Un indice de cette différence radicale d’optique avec celle du livre illustré de gravures tirées de matrices picturales, c’est que tout naturellement G. Moreau conçoit ses aquarelles relevées de gouache comme une œuvre puissamment colorée (fig. 6), qu’il ne destine de toute évidence ni à être gravée pour être imprimée ni même à être insérée dans un fablier, fût-il calligraphié en un unique exemplaire.

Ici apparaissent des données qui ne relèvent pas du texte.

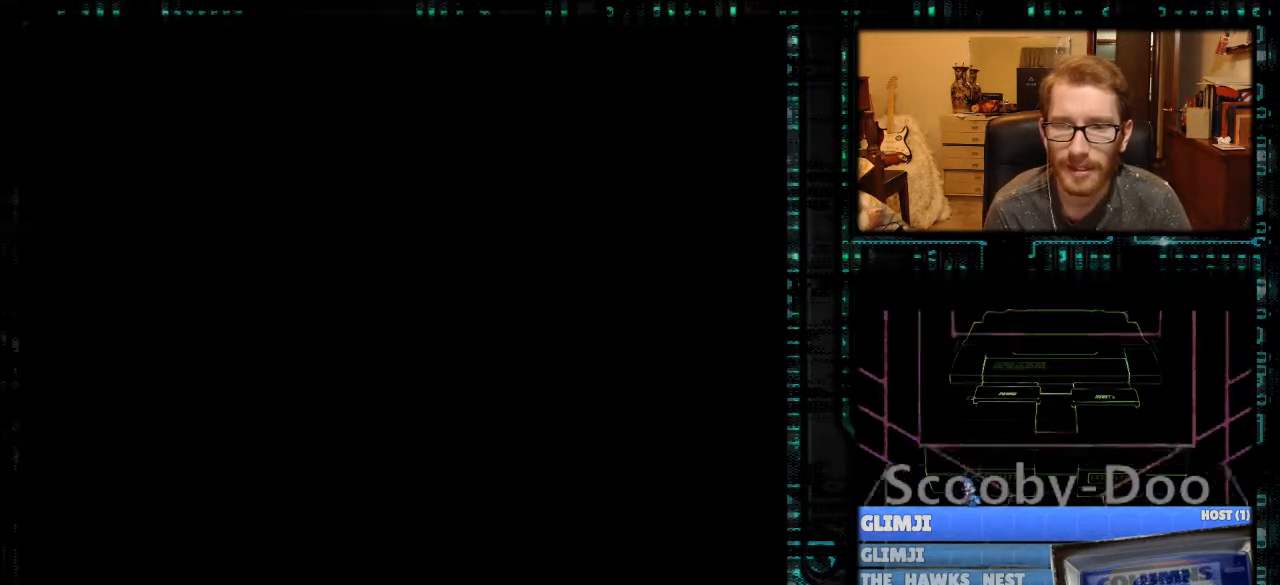
{"buttons": ["Y", "DPAD_LEFT"], "events": [[133, "DPAD_LEFT", "up"], [167, "Y", "up"], [367, "DPAD_LEFT", "down"], [433, "Y", "down"]]}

Son souci, dès les deux premières pièces qu’il envoie à A. Roux, quand celui-ci pense encore à les inclure dans un « ouvrage » illustré, c’est qu’elles soient bien encadrées et exposées, pas qu’elle soient bien insérées et encore moins transférées par la gravure : « Les deux aquarelles ont chacune une marge qu’on a laissée, et qu’il faudra conserver autant que possible, quand on les encadrera définitivement » [9]. Dans ce courrier de juillet 1879, l’un des plus anciens témoignages de la collaboration entre le peintre et son commanditaire, pas le moindre souci, pas la moindre perspective d’une insertion des aquarelles dans un « ouvrage » calligraphié, enluminé ou illustré, mais bien l’expression du sentiment évident que ses peintures sont vouées à l’encadrement de manière explicitement « définitive ». Et de poursuivre :
Pour bien voir les aquarelles ou pour les faire voir, les présenter toujours de façon à ce qu’elles soient éclairées de gauche à droite [,] on évitera ainsi l’inconvénient causé par le grain du papier qui porte de petites ombres sur le dessin, inconvénient inévitable quand le papier n’est pas un papier satiné. Ne pas trop exposer les aquarelles au soleil [10].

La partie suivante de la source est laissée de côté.